February 5, 2010 at 7:35 AM · I moved to within an hour and a half or so of SFKK a year and a half ago, and never attempted to go, despite being a coaster junkie. I heard the worst things about the park from everyone I know who's been there. That combined with all the terrible experiences I've had over the years with Six Flags Great Adventure, and I had no desire to go. I'm sure the closing surprises no one. There were selling 5 day passes for $30 last year; trying to get what little money they could out of the park.
February 5, 2010 at 3:13 PM · Six Flags greatescapes closes at 7pm in the summer and they do ok. so it is DEFINATLY not because of the hours.
February 5, 2010 at 3:34 PM · Let me just add a small dose of sentimetality to the reality. I've lived in Louisville most of my life. It's one of the biggest small towns in the country, but as a major city it has struggled with identity. Before the recession, Louisville was making MAJOR strides with art & culture making a splash and plans for things like the world class Museum Plaza building, but the recession which hurt all of us basically killed Louisville and ended 15 years worth of uphill climbing.

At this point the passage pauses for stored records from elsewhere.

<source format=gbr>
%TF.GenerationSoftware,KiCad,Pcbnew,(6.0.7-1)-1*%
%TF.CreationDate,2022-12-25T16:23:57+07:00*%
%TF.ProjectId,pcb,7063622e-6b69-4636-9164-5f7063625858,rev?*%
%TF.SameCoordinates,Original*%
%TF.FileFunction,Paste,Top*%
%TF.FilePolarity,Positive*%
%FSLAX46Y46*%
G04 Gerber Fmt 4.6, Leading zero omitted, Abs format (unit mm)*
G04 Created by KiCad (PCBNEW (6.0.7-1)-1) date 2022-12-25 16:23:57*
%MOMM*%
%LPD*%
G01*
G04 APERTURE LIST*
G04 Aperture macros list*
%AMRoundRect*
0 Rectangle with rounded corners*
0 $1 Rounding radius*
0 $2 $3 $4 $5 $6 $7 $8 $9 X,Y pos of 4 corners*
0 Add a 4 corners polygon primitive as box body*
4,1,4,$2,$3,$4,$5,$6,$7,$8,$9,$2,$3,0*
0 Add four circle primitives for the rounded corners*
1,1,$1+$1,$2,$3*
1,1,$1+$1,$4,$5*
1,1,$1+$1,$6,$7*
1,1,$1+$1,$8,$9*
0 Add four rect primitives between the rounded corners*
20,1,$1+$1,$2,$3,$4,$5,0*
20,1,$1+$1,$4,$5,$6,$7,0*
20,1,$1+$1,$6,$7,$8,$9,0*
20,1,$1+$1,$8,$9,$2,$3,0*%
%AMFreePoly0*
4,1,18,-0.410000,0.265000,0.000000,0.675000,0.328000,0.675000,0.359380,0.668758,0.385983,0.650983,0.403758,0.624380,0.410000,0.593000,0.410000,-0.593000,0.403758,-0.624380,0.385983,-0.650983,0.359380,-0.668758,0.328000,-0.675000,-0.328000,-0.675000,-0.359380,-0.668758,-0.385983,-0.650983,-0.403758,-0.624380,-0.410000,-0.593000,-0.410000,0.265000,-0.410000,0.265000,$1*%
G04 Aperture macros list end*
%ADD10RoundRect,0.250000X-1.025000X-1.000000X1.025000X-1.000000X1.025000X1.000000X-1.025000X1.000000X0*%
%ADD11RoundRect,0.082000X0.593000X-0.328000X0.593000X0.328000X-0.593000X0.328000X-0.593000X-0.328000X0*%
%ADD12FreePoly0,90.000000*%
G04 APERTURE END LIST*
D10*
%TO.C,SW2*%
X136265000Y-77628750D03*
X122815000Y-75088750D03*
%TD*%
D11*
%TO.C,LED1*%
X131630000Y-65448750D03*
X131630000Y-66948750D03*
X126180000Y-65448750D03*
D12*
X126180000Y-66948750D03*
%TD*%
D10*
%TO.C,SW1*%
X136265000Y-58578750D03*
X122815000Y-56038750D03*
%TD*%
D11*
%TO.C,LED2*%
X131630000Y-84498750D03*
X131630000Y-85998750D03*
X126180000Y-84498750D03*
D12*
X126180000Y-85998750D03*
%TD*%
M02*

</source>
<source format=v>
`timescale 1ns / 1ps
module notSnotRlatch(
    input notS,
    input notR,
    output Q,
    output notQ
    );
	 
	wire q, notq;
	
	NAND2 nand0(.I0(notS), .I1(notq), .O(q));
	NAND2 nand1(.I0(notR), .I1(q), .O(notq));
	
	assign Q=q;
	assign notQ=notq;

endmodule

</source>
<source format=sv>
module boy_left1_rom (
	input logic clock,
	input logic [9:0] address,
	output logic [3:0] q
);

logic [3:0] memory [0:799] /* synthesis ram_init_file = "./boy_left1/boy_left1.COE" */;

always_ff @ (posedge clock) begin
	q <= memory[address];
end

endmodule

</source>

Even though Kentucky Kingdom was never in a class with King's Island or Holiday World (or even other Six Flags parks), it's sad to see it close. I took my niece there every summer during her childhood and she will miss the place. We had a lot of fun there even when the rides weren't the main attraction. It was a colorful place for us to play only 10 to 15 minutes from home. We could go there to swim or let her play in the water at a moment's notice. She loved the huge Ferris Wheel. I could ride a couple of roller coasters on the way home after a tough day at work. This is another really sad thing to happen to Louisville. It will now be a haunted, empty shell of land by the convention center reminding us of better days.

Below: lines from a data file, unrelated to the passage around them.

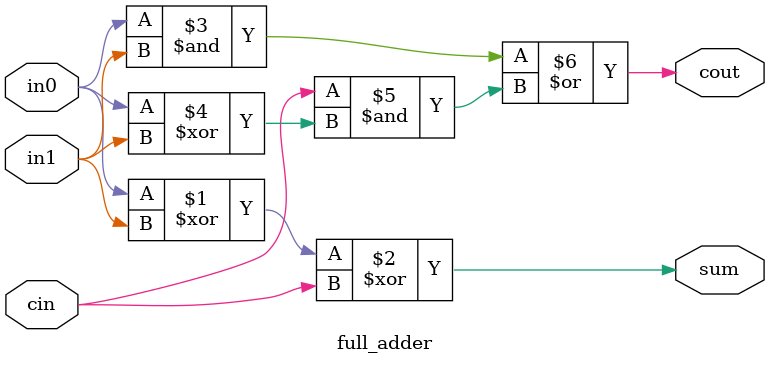
<source format=v>
module full_adder(in0, in1, cin, sum, cout);

	input in0;
	input in1;
	input cin;
 	output sum;
	output cout;
	
	assign sum = (in0 ^ in1) ^ cin;
	assign cout = (in0 & in1) | (cin & (in0 ^ in1));

endmodule

</source>
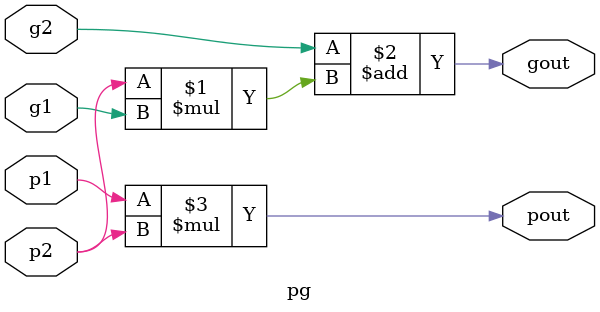
<source format=v>
module pg(
    input g1,g2,p1,p2,
    output gout,pout
);
assign gout = g2 + p2 * g1;
assign pout = p1 *p2;
endmodule

</source>
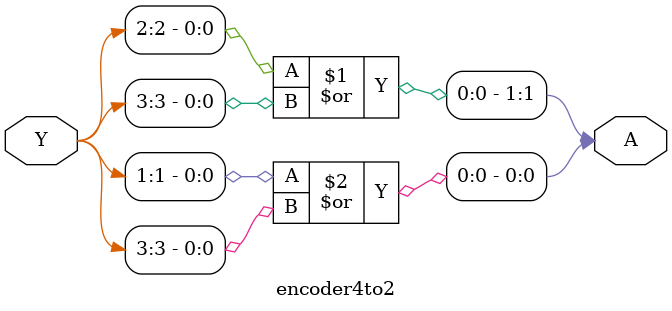
<source format=v>
module encoder4to2(input[3:0] Y, output[1:0] A);
	// data flow model
	// assign A[1] = Y[2] | Y[3];
	// assign A[0] = Y[1] | Y[3];
	
	// gate level model
	or o1(A[1], Y[2], Y[3]);
	or o2(A[0], Y[1], Y[3]);
	
endmodule
</source>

February 5, 2010 at 4:52 PM · Six Flags Great Escape doesn't have anyone to compete with. Kentucky Kingdom has heavy competition from two of the top rated and most attended parks in the country. Closing at 7pm in the summertime is not an option for a struggling amusement park in the middle of heavy competition.

During my time in Louisville, I recall seeing several advertisements for Holiday World, on the sides of buses, billboards, tv commercials. Kings Island had commercials, and several billboards around LVille in conjunction with Kroger Grocery, advertising one day admission tickets for $20.00. I saw nothing advertising Kentucky Kingdom...nothing. There were no special Halloween events, seemingly no effort to stimulate attendance or business. When you don't repair major rides, close off half of the park, are open for bankers hours, and ship your flagship coaster to Chicago, that tells me you've given up.

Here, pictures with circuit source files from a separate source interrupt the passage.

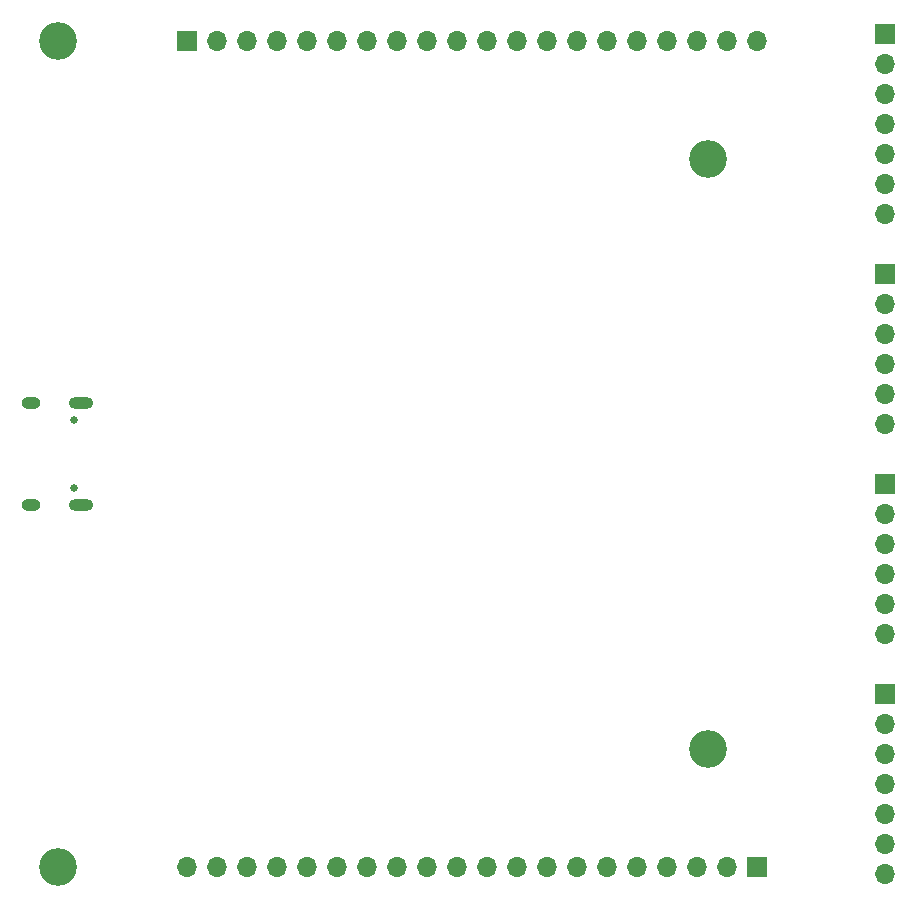
<source format=gbs>
G04 #@! TF.GenerationSoftware,KiCad,Pcbnew,6.0.7-f9a2dced07~116~ubuntu22.04.1*
G04 #@! TF.CreationDate,2022-10-14T15:58:08-07:00*
G04 #@! TF.ProjectId,ft2232-breakout,66743232-3332-42d6-9272-65616b6f7574,rev?*
G04 #@! TF.SameCoordinates,Original*
G04 #@! TF.FileFunction,Soldermask,Bot*
G04 #@! TF.FilePolarity,Negative*
%FSLAX46Y46*%
G04 Gerber Fmt 4.6, Leading zero omitted, Abs format (unit mm)*
G04 Created by KiCad (PCBNEW 6.0.7-f9a2dced07~116~ubuntu22.04.1) date 2022-10-14 15:58:08*
%MOMM*%
%LPD*%
G01*
G04 APERTURE LIST*
%ADD10C,0.650000*%
%ADD11O,1.600000X1.000000*%
%ADD12O,2.100000X1.000000*%
%ADD13R,1.700000X1.700000*%
%ADD14O,1.700000X1.700000*%
%ADD15C,3.200000*%
G04 APERTURE END LIST*
D10*
G04 #@! TO.C,J1*
X61373200Y-87110000D03*
X61373200Y-92890000D03*
D11*
X57723200Y-85680000D03*
D12*
X61903200Y-94320000D03*
D11*
X57723200Y-94320000D03*
D12*
X61903200Y-85680000D03*
G04 #@! TD*
D13*
G04 #@! TO.C,J6*
X130000000Y-92540000D03*
D14*
X130000000Y-95080000D03*
X130000000Y-97620000D03*
X130000000Y-100160000D03*
X130000000Y-102700000D03*
X130000000Y-105240000D03*
G04 #@! TD*
D13*
G04 #@! TO.C,J4*
X130000000Y-110320000D03*
D14*
X130000000Y-112860000D03*
X130000000Y-115400000D03*
X130000000Y-117940000D03*
X130000000Y-120480000D03*
X130000000Y-123020000D03*
X130000000Y-125560000D03*
G04 #@! TD*
D15*
G04 #@! TO.C,H2*
X60000000Y-55000000D03*
G04 #@! TD*
G04 #@! TO.C,H1*
X115000000Y-65000000D03*
G04 #@! TD*
D13*
G04 #@! TO.C,J5*
X130000000Y-54440000D03*
D14*
X130000000Y-56980000D03*
X130000000Y-59520000D03*
X130000000Y-62060000D03*
X130000000Y-64600000D03*
X130000000Y-67140000D03*
X130000000Y-69680000D03*
G04 #@! TD*
D15*
G04 #@! TO.C,H4*
X115000000Y-115000000D03*
G04 #@! TD*
G04 #@! TO.C,H3*
X60000000Y-125000000D03*
G04 #@! TD*
D13*
G04 #@! TO.C,J3*
X70870000Y-55000000D03*
D14*
X73410000Y-55000000D03*
X75950000Y-55000000D03*
X78490000Y-55000000D03*
X81030000Y-55000000D03*
X83570000Y-55000000D03*
X86110000Y-55000000D03*
X88650000Y-55000000D03*
X91190000Y-55000000D03*
X93730000Y-55000000D03*
X96270000Y-55000000D03*
X98810000Y-55000000D03*
X101350000Y-55000000D03*
X103890000Y-55000000D03*
X106430000Y-55000000D03*
X108970000Y-55000000D03*
X111510000Y-55000000D03*
X114050000Y-55000000D03*
X116590000Y-55000000D03*
X119130000Y-55000000D03*
G04 #@! TD*
D13*
G04 #@! TO.C,J7*
X130000000Y-74760000D03*
D14*
X130000000Y-77300000D03*
X130000000Y-79840000D03*
X130000000Y-82380000D03*
X130000000Y-84920000D03*
X130000000Y-87460000D03*
G04 #@! TD*
D13*
G04 #@! TO.C,J2*
X119130000Y-125000000D03*
D14*
X116590000Y-125000000D03*
X114050000Y-125000000D03*
X111510000Y-125000000D03*
X108970000Y-125000000D03*
X106430000Y-125000000D03*
X103890000Y-125000000D03*
X101350000Y-125000000D03*
X98810000Y-125000000D03*
X96270000Y-125000000D03*
X93730000Y-125000000D03*
X91190000Y-125000000D03*
X88650000Y-125000000D03*
X86110000Y-125000000D03*
X83570000Y-125000000D03*
X81030000Y-125000000D03*
X78490000Y-125000000D03*
X75950000Y-125000000D03*
X73410000Y-125000000D03*
X70870000Y-125000000D03*
G04 #@! TD*
M02*

</source>
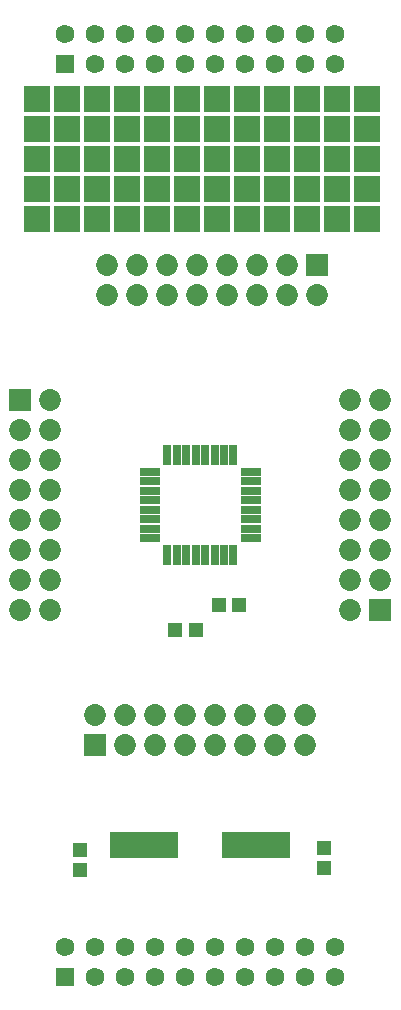
<source format=gbr>
%TF.GenerationSoftware,Altium Limited,Altium Designer,23.4.1 (23)*%
G04 Layer_Color=8388736*
%FSLAX45Y45*%
%MOMM*%
%TF.SameCoordinates,37F79050-5382-499E-8BED-BD4E09E40BF1*%
%TF.FilePolarity,Negative*%
%TF.FileFunction,Soldermask,Top*%
%TF.Part,Single*%
G01*
G75*
%TA.AperFunction,SMDPad,CuDef*%
%ADD29R,1.30320X1.20320*%
%ADD30R,1.70320X0.80320*%
%ADD31R,0.80320X1.70320*%
%ADD32R,1.20320X1.30320*%
%ADD33R,5.80320X2.30320*%
%TA.AperFunction,ComponentPad*%
%ADD34C,1.59320*%
%ADD35R,1.59320X1.59320*%
%ADD36R,1.85320X1.85320*%
%ADD37C,1.85320*%
%TA.AperFunction,ViaPad*%
%ADD38R,2.20320X2.20320*%
%TA.AperFunction,ComponentPad*%
%ADD39R,1.85320X1.85320*%
D29*
X1609000Y3444875D02*
D03*
X1439000D02*
D03*
X1974125Y3651250D02*
D03*
X1804125D02*
D03*
D30*
X1225000Y4220000D02*
D03*
Y4300000D02*
D03*
Y4380000D02*
D03*
Y4460000D02*
D03*
Y4540000D02*
D03*
Y4620000D02*
D03*
Y4700000D02*
D03*
Y4780000D02*
D03*
X2075000D02*
D03*
Y4700000D02*
D03*
Y4620000D02*
D03*
Y4540000D02*
D03*
Y4460000D02*
D03*
Y4380000D02*
D03*
Y4300000D02*
D03*
Y4220000D02*
D03*
D31*
X1370000Y4925000D02*
D03*
X1450000D02*
D03*
X1530000D02*
D03*
X1610000D02*
D03*
X1690000D02*
D03*
X1770000D02*
D03*
X1850000D02*
D03*
X1930000D02*
D03*
Y4075000D02*
D03*
X1850000D02*
D03*
X1770000D02*
D03*
X1690000D02*
D03*
X1610000D02*
D03*
X1530000D02*
D03*
X1450000D02*
D03*
X1370000D02*
D03*
D32*
X635000Y1407250D02*
D03*
Y1577250D02*
D03*
X2698750Y1423125D02*
D03*
Y1593125D02*
D03*
D33*
X2125000Y1619250D02*
D03*
X1175000D02*
D03*
D34*
X2794000Y8492000D02*
D03*
Y8238000D02*
D03*
X2540000Y8492000D02*
D03*
Y8238000D02*
D03*
X2286000Y8492000D02*
D03*
Y8238000D02*
D03*
X2032000Y8492000D02*
D03*
Y8238000D02*
D03*
X1778000Y8492000D02*
D03*
Y8238000D02*
D03*
X1524000Y8492000D02*
D03*
Y8238000D02*
D03*
X1270000Y8492000D02*
D03*
Y8238000D02*
D03*
X1016000Y8492000D02*
D03*
Y8238000D02*
D03*
X762000Y8492000D02*
D03*
Y8238000D02*
D03*
X508000Y8492000D02*
D03*
X2794000Y762000D02*
D03*
Y508000D02*
D03*
X2540000Y762000D02*
D03*
Y508000D02*
D03*
X2286000Y762000D02*
D03*
Y508000D02*
D03*
X2032000Y762000D02*
D03*
Y508000D02*
D03*
X1778000Y762000D02*
D03*
Y508000D02*
D03*
X1524000Y762000D02*
D03*
Y508000D02*
D03*
X1270000Y762000D02*
D03*
Y508000D02*
D03*
X1016000Y762000D02*
D03*
Y508000D02*
D03*
X762000Y762000D02*
D03*
Y508000D02*
D03*
X508000Y762000D02*
D03*
D35*
Y8238000D02*
D03*
Y508000D02*
D03*
D36*
X3173000Y3611000D02*
D03*
X127000Y5389000D02*
D03*
D37*
X2919000Y3611000D02*
D03*
X3173000Y3865000D02*
D03*
X2919000D02*
D03*
X3173000Y4119000D02*
D03*
X2919000D02*
D03*
X3173000Y4373000D02*
D03*
X2919000D02*
D03*
X3173000Y4627000D02*
D03*
X2919000D02*
D03*
X3173000Y4881000D02*
D03*
X2919000D02*
D03*
X3173000Y5135000D02*
D03*
X2919000D02*
D03*
X3173000Y5389000D02*
D03*
X2919000D02*
D03*
X381000D02*
D03*
X127000Y5135000D02*
D03*
X381000D02*
D03*
X127000Y4881000D02*
D03*
X381000D02*
D03*
X127000Y4627000D02*
D03*
X381000D02*
D03*
X127000Y4373000D02*
D03*
X381000D02*
D03*
X127000Y4119000D02*
D03*
X381000D02*
D03*
X127000Y3865000D02*
D03*
X381000D02*
D03*
X127000Y3611000D02*
D03*
X381000D02*
D03*
X761000Y2722000D02*
D03*
X1015000Y2468000D02*
D03*
Y2722000D02*
D03*
X1269000Y2468000D02*
D03*
Y2722000D02*
D03*
X1523000Y2468000D02*
D03*
Y2722000D02*
D03*
X1777000Y2468000D02*
D03*
Y2722000D02*
D03*
X2031000Y2468000D02*
D03*
Y2722000D02*
D03*
X2285000Y2468000D02*
D03*
Y2722000D02*
D03*
X2539000Y2468000D02*
D03*
Y2722000D02*
D03*
X2635250Y6278000D02*
D03*
X2381250Y6532000D02*
D03*
Y6278000D02*
D03*
X2127250Y6532000D02*
D03*
Y6278000D02*
D03*
X1873250Y6532000D02*
D03*
Y6278000D02*
D03*
X1619250Y6532000D02*
D03*
Y6278000D02*
D03*
X1365250Y6532000D02*
D03*
Y6278000D02*
D03*
X1111250Y6532000D02*
D03*
Y6278000D02*
D03*
X857250Y6532000D02*
D03*
Y6278000D02*
D03*
D38*
X2555875Y6921500D02*
D03*
X2301875D02*
D03*
X2809875D02*
D03*
X3063875D02*
D03*
X1539875D02*
D03*
X1793875D02*
D03*
X2047875D02*
D03*
X1285875D02*
D03*
X777875D02*
D03*
X523875D02*
D03*
X1031875D02*
D03*
X269875D02*
D03*
X2555875Y7175500D02*
D03*
X2301875D02*
D03*
X2809875D02*
D03*
X3063875D02*
D03*
X1539875D02*
D03*
X1793875D02*
D03*
X2047875D02*
D03*
X1285875D02*
D03*
X777875D02*
D03*
X523875D02*
D03*
X1031875D02*
D03*
X269875D02*
D03*
Y7429500D02*
D03*
X1031875D02*
D03*
X523875D02*
D03*
X777875D02*
D03*
X1285875D02*
D03*
X2047875D02*
D03*
X1793875D02*
D03*
X1539875D02*
D03*
X3063875D02*
D03*
X2809875D02*
D03*
X2301875D02*
D03*
X2555875D02*
D03*
X2301875Y7937500D02*
D03*
Y7683500D02*
D03*
X2555875D02*
D03*
Y7937500D02*
D03*
X3063875D02*
D03*
Y7683500D02*
D03*
X2809875D02*
D03*
Y7937500D02*
D03*
X1285875D02*
D03*
Y7683500D02*
D03*
X1539875D02*
D03*
Y7937500D02*
D03*
X2047875D02*
D03*
Y7683500D02*
D03*
X1793875D02*
D03*
Y7937500D02*
D03*
X777875D02*
D03*
Y7683500D02*
D03*
X1031875D02*
D03*
Y7937500D02*
D03*
X523875D02*
D03*
Y7683500D02*
D03*
X269875D02*
D03*
Y7937500D02*
D03*
D39*
X761000Y2468000D02*
D03*
X2635250Y6532000D02*
D03*
%TF.MD5,b55e5c034f7d5e51a6f81bfbc9c2630a*%
M02*

</source>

They are in bankruptcy, and this park isn't like the other ones. They don't own and can't control the land, and likely can't pay the rent because business is so bad, and they are probably paying jacked up insurance premiums because of the accident a couple years back, and the park was in a poor state. Their bankruptcy restructuring likely allows them to terminate the lease with the fairgrounds without really having to pay the early penalty (a few million bucks I think). They were probably planning to close it anyway, as evidenced by how they managed it and the state of the company. They told the fair board and the city that they would leave if they couldn't renegotiate, and their bluff was called by the city and fair board. The problem was that it wasn't a bluff. I think that it would have been closed and sold sooner if Six Flags had actually owned the land.

February 6, 2010 at 9:35 AM · Derek, don't forget the Voyage billboard that was perfectly placed so you could see it on the lift hill of Twisted Twins.

Those folks at Holiday World don't play...

February 6, 2010 at 4:01 PM · Actually I think it's still there, and city buses with Holiday World ads on the side routinely make the stops on Crittenden Drive in front of the fairgrounds.
February 8, 2010 at 8:40 PM · Years ago in the early 1990's went a roller coast run from Knobals, Hershey, Cedar Point. Geiga Lake, Kennywood, and Kings Island. I found out about Kentucky Kindom as I was about to fly back Louisiana. Never even knew it exsisted but would have gone to visit.